The fresh foliage of the woods in May, when the leaves are about as big as a mouse’s ear, putting out like taller grasses and herbs.

In all my rambles I have seen no landscape which can make me forget Fair Haven. I still sit on its Cliff in a new spring day, and look over the awakening woods and the river, and hear the new birds sing, with the same delight as ever. It is as sweet a mystery to me as ever, what this world is.

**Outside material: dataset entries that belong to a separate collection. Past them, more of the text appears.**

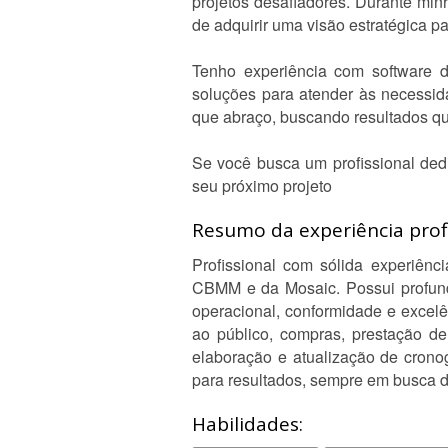
projetos desafiadores. Durante min
de adquirir uma visão estratégica p
Tenho experiência com software 
soluções para atender às necessid
que abraço, buscando resultados qu
Se você busca um profissional ded
seu próximo projeto
Resumo da experiência profi
Profissional com sólida experiên
CBMM e da Mosaic. Possui profundo
operacional, conformidade e excel
ao público, compras, prestação de
elaboração e atualização de cronog
para resultados, sempre em busca d
Habilidades: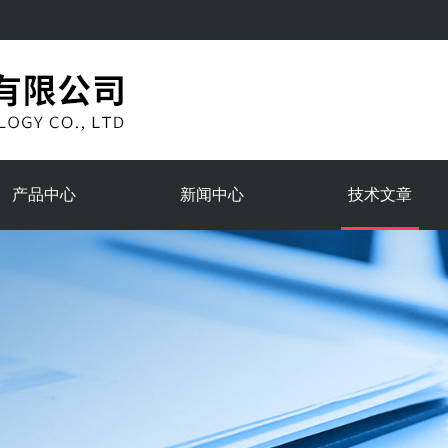
产品中心
新闻中心
技术文章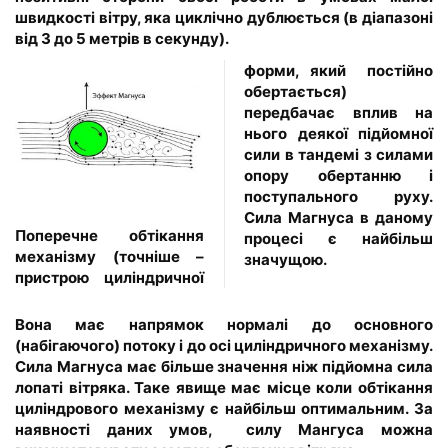
швидкості вітру, яка циклічно дублюється (в діапазоні
від 3 до 5 метрів в секунду).
форми, який постійно
обертається)
передбачає вплив на
нього деякої підйомної
сили в тандемі з силами
опору обертанню і
поступального руху.
Сила Магнуса в даному
Поперечне обтікання
процесі є найбільш
механізму (точніше –
значущою.
пристрою циліндричної
Вона має напрямок нормалі до основного
(набігаючого) потоку і до осі циліндричного механізму.
Сила Магнуса має більше значення ніж підйомна сила
лопаті вітряка. Таке явище має місце коли обтікання
циліндрового механізму є найбільш оптимальним. За
наявності даних умов, силу Мангуса можна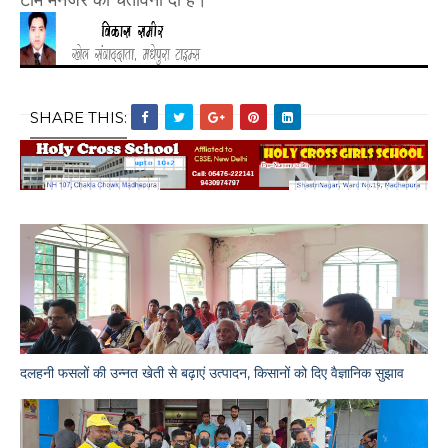
SHARE THIS:
दलहनी फसलों की उन्नत खेती से बढ़ाएं उत्पादन, किसानों को दिए वैज्ञानिक सुझाव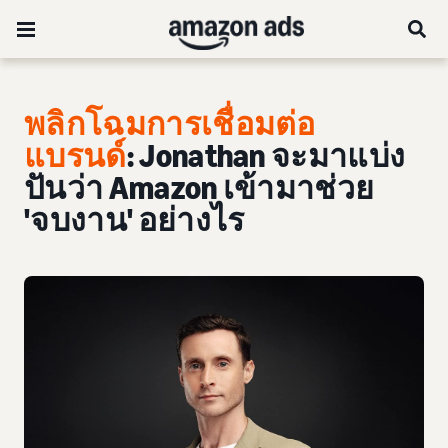
พลิกโฉมการเชื่อมต่อ
แบรนด์
: Jonathan จะมาแบ่ง
ปันว่า Amazon เข้ามาช่วย
'จบงาน' อย่างไร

Fair Haven Lake in the south, with its pine-covered island and its meadows, the hickories putting out fresh young yellowish leaves, and the oaks light-grayish ones, while the oven-bird thrums his sawyer-like strain, and the chewink rustles through the dry leaves or repeats his jingle on a tree-top, and the wood thrush, the genius of the wood, whistles for the first time his clear and thrilling strain,—it sounds as it did the first time I heard it. The sight of these budding woods intoxicates me,—this diet drink.

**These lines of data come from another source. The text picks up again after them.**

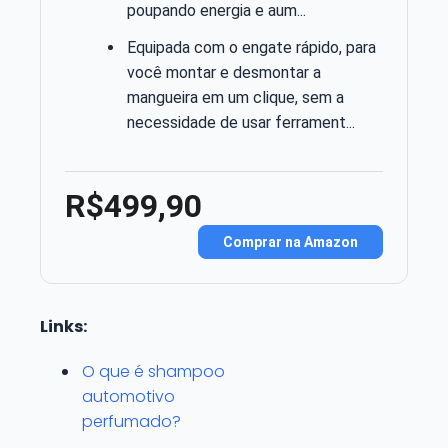
poupando energia e aum...
Equipada com o engate rápido, para
você montar e desmontar a
mangueira em um clique, sem a
necessidade de usar ferrament...
R$499,90
Comprar na Amazon
Links:
O que é shampoo
automotivo
perfumado?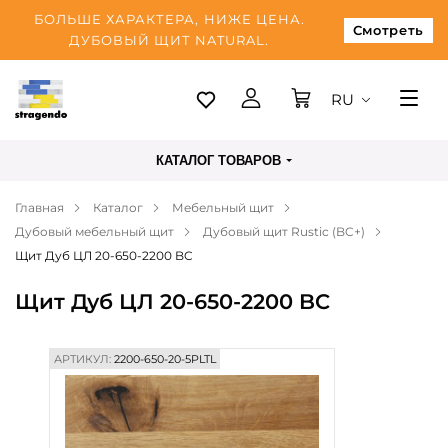
БОЛЬШЕ ХАРАКТЕРА, НИЖЕ ЦЕНА.
Смотреть
ДУБОВЫЙ ЩИТ NATURAL.
RU
Таллинн
КАТАЛОГ ТОВАРОВ
Доставка
Главная
Каталог
Мебельный щит
Оплата
Дубовый мебельный щит
Дубовый щит Rustic (BC+)
О нас
Щит Дуб ЦЛ 20-650-2200 BC
Блог
Щит Дуб ЦЛ 20-650-2200 BC
Контакты
АРТИКУЛ:
2200-650-20-5PLTL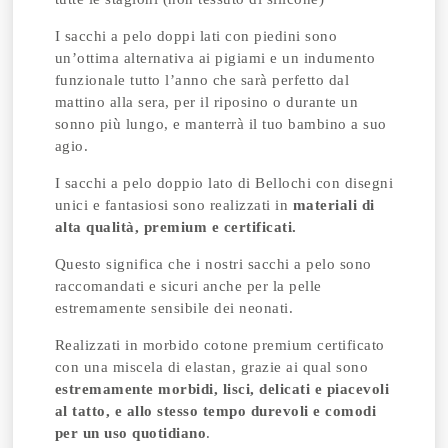
I sacchi a pelo doppi lati con piedini sono
un’ottima alternativa ai pigiami e un indumento
funzionale tutto l’anno che sarà perfetto dal
mattino alla sera, per il riposino o durante un
sonno più lungo, e manterrà il tuo bambino a suo
agio.
I sacchi a pelo doppio lato di Bellochi con disegni
unici e fantasiosi sono realizzati in
materiali di
alta qualità, premium e certificati.
Questo significa che i nostri sacchi a pelo sono
raccomandati e sicuri anche per la pelle
estremamente sensibile dei neonati.
Realizzati in morbido cotone premium certificato
con una miscela di elastan, grazie ai qual sono
estremamente morbidi, lisci, delicati e piacevoli
al tatto, e allo stesso tempo durevoli e comodi
per un uso quotidiano
.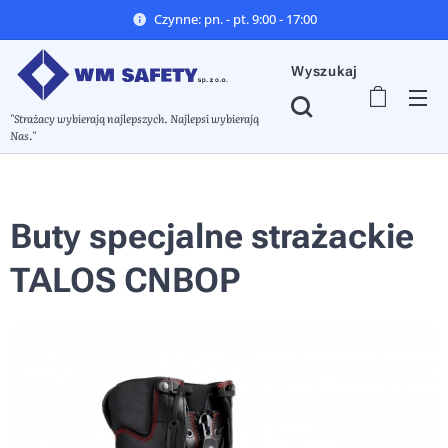
Czynne: pn. - pt. 9:00 - 17:00
Wyszukaj
"Strażacy wybierają najlepszych. Najlepsi wybierają
Nas."
Buty specjalne strażackie
TALOS CNBOP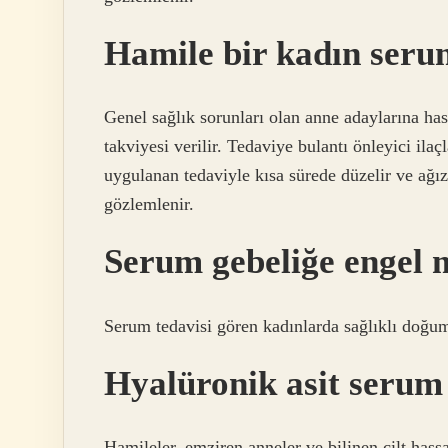
Hamile bir kadın seru
Genel sağlık sorunları olan anne adaylarına has
takviyesi verilir. Tedaviye bulantı önleyici ila
uygulanan tedaviyle kısa sürede düzelir ve ağı
gözlemlenir.
Serum gebeliğe engel 
Serum tedavisi gören kadınlarda sağlıklı doğu
Hyalüronik asit serum 
Hamileler, emziren anneler ve bilinen cilt hassa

The strong-colored pine, the grass of trees, in the midst of which other trees are but as weeds or flowers,—a little exotic.

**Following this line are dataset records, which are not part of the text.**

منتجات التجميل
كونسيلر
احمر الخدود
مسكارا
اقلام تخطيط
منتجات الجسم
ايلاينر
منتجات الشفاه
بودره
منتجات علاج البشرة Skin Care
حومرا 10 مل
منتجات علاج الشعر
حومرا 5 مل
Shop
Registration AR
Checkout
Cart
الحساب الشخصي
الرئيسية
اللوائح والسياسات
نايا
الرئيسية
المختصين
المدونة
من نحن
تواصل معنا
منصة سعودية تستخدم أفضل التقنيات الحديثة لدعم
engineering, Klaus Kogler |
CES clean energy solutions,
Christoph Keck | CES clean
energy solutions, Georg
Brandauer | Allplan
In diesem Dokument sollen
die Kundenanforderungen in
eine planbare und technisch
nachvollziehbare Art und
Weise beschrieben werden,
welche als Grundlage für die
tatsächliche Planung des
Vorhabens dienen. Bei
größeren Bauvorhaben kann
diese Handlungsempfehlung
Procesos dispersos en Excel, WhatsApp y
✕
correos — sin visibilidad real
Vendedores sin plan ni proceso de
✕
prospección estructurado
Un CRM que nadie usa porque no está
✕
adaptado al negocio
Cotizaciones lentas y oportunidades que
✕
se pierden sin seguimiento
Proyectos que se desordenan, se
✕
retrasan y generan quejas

In the row of buttonwood trees on the banks of the Merrimack in Haverhill, I saw that several had been cut down, probably because of their unsightly appearance, they all suffering from the prevalent disease which has attacked the buttonwood of late years, and one large one still resting on its stump where it had fallen. It seemed like a waste of timber or of fuel, but when I inquired about it, they answered that the millers did not like to saw it. Like other ornamental trees which have stood by the roadside for a hundred years, the inhabitants have been accustomed to fasten their horses to them, and have driven many spikes into them for this purpose. One man, having carried some buttonwood logs to mill, the miller agreed to saw them if he would make good the injury which might be done to his saw. The other agreed to it, but almost at the first clip they ran on to a spike and broke the saw, and the owner of the logs cried, “Stop!” he would have no more sawed. They are difficult to split, beside, and make poor timber at best, being very liable to warp.

The “itinerary distance” between two points, a convenient expression.

Fair Haven Pond from the Cliffs

Humboldt says, “It is still undetermined where life is most abundant: whether on the earth or in the fathomless depths of the ocean.”